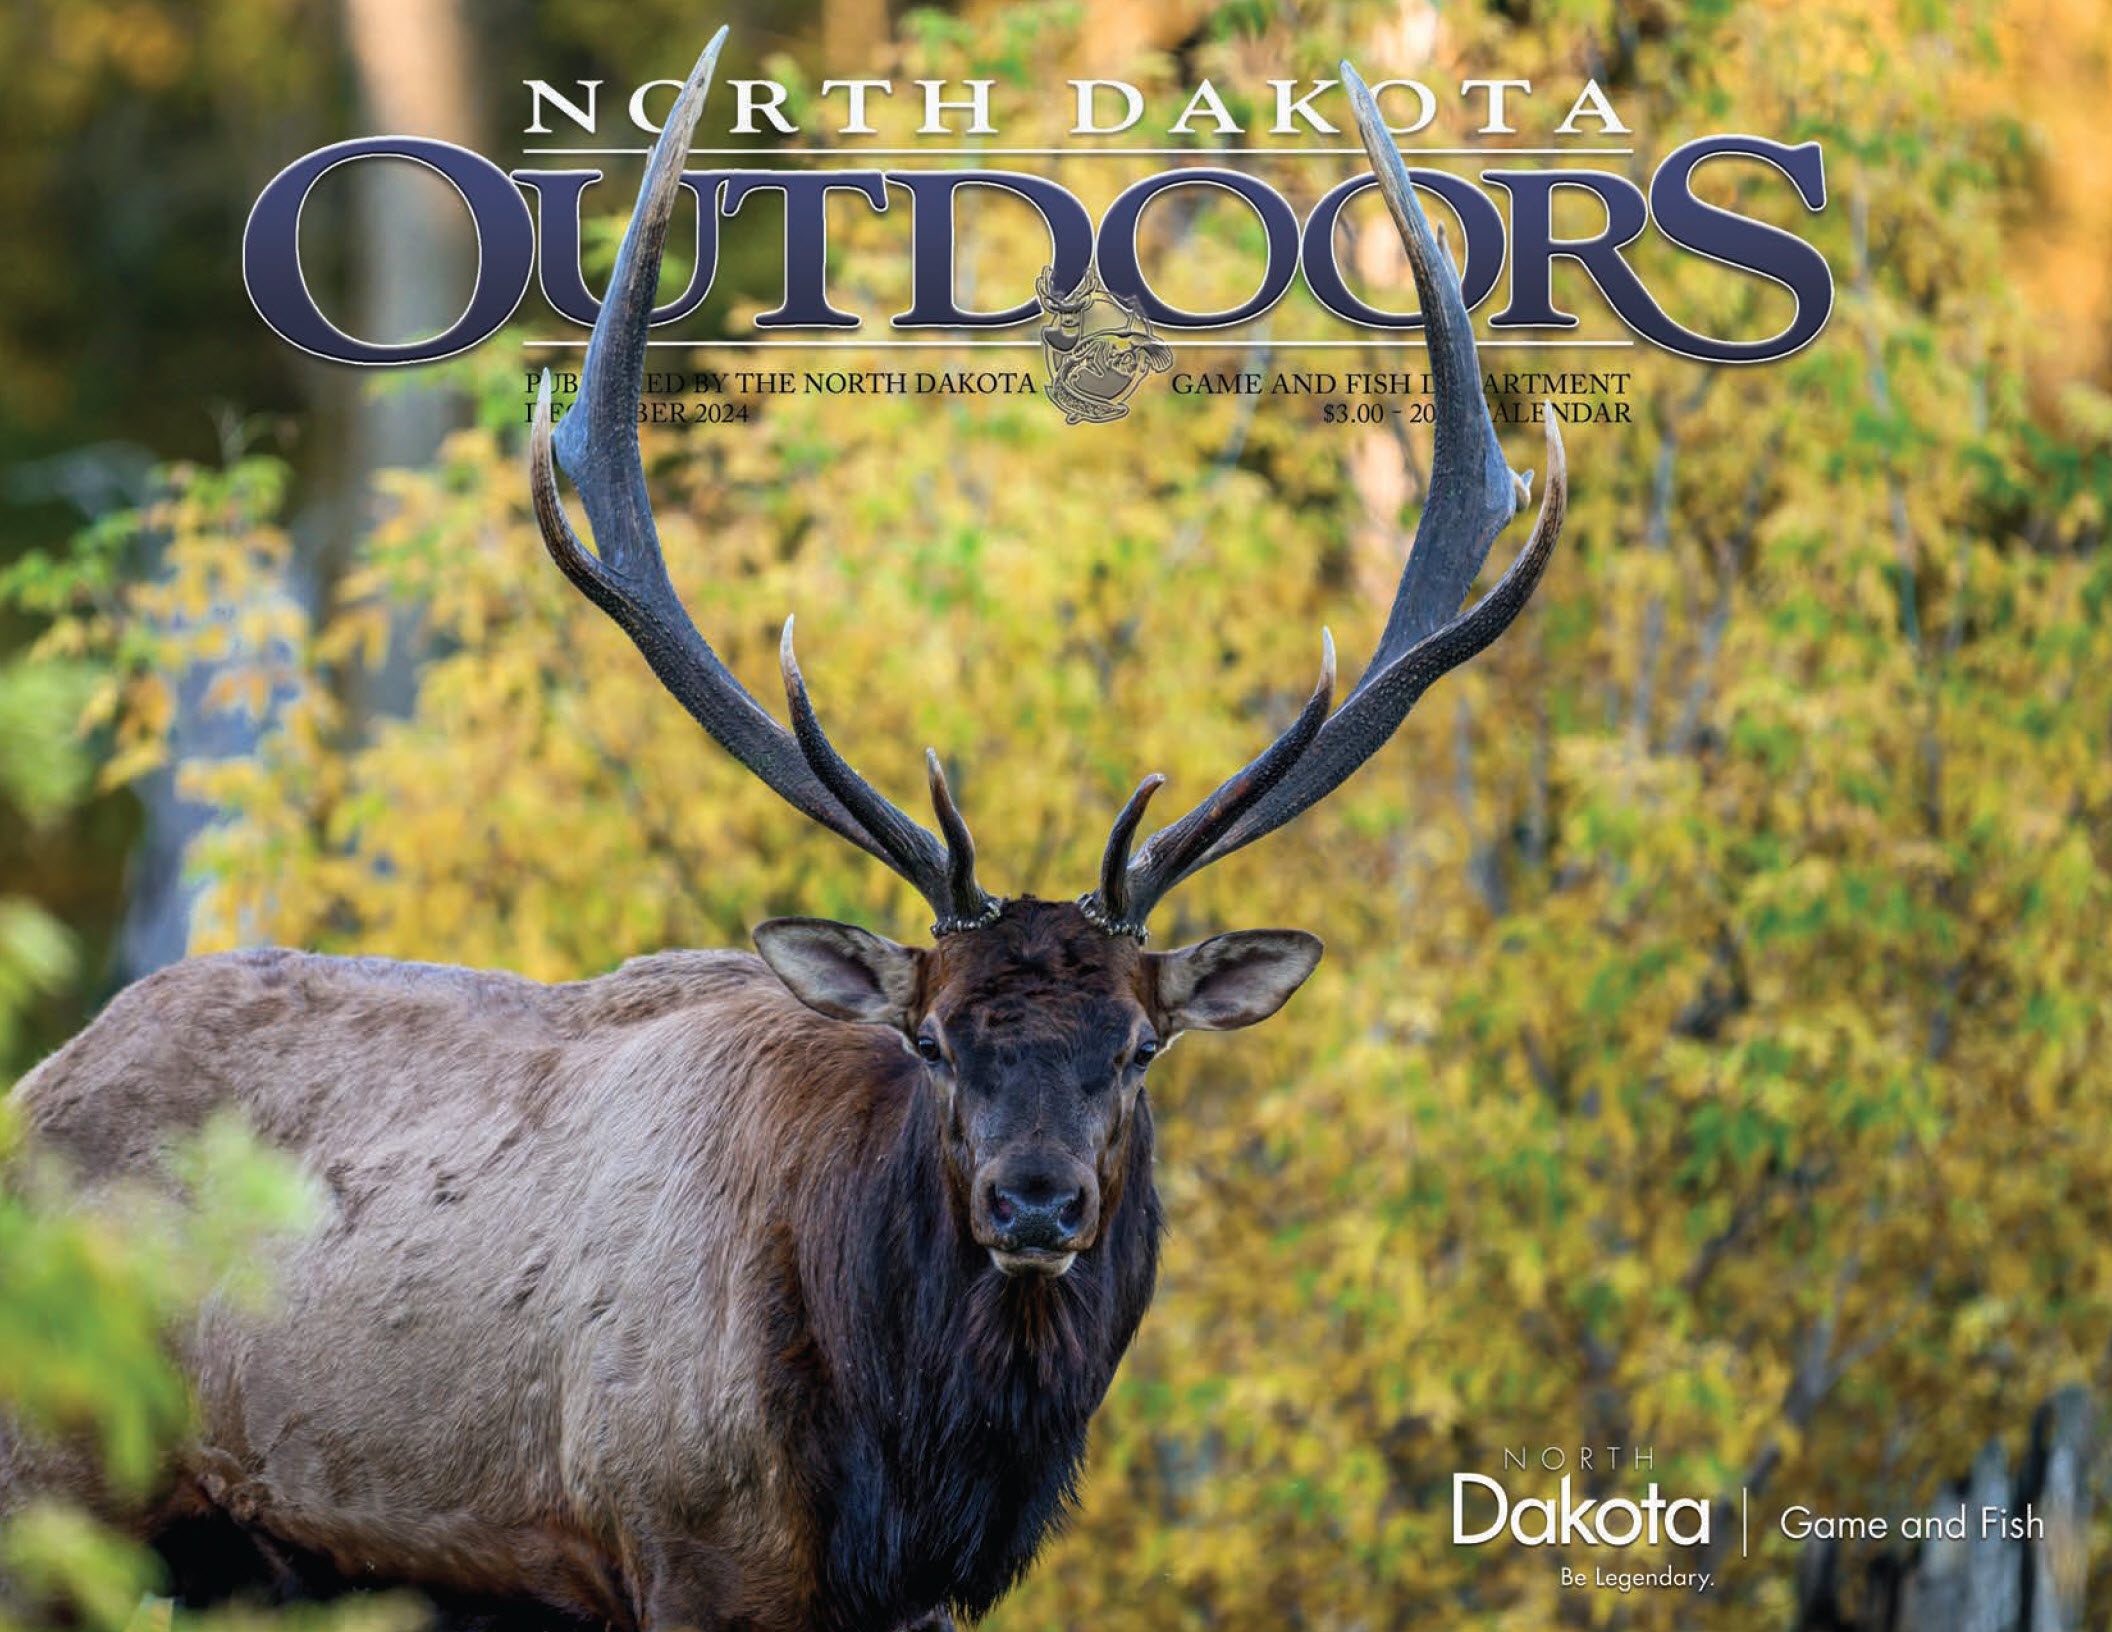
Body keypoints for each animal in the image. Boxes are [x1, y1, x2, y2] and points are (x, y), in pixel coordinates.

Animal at [0, 28, 1554, 1629]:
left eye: (1137, 1047)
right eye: (932, 1041)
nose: (1036, 1201)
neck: (909, 1481)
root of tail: (35, 1092)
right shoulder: (683, 1539)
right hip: (52, 1489)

• PROBLEM DETAILS: What is needed is an exact printout of all the entries, without the pictures.

• WRITTEN ANSWER:
Body keypoints for each animal in the image. Boxes are [x1, y1, x2, y2] and points are (x, y), in pixel coordinates.

Animal at [0, 28, 1554, 1629]:
left eye: (1137, 1047)
right eye: (932, 1041)
nose: (1036, 1201)
neck: (909, 1481)
root of tail: (35, 1092)
right shoulder: (683, 1539)
right hip: (52, 1489)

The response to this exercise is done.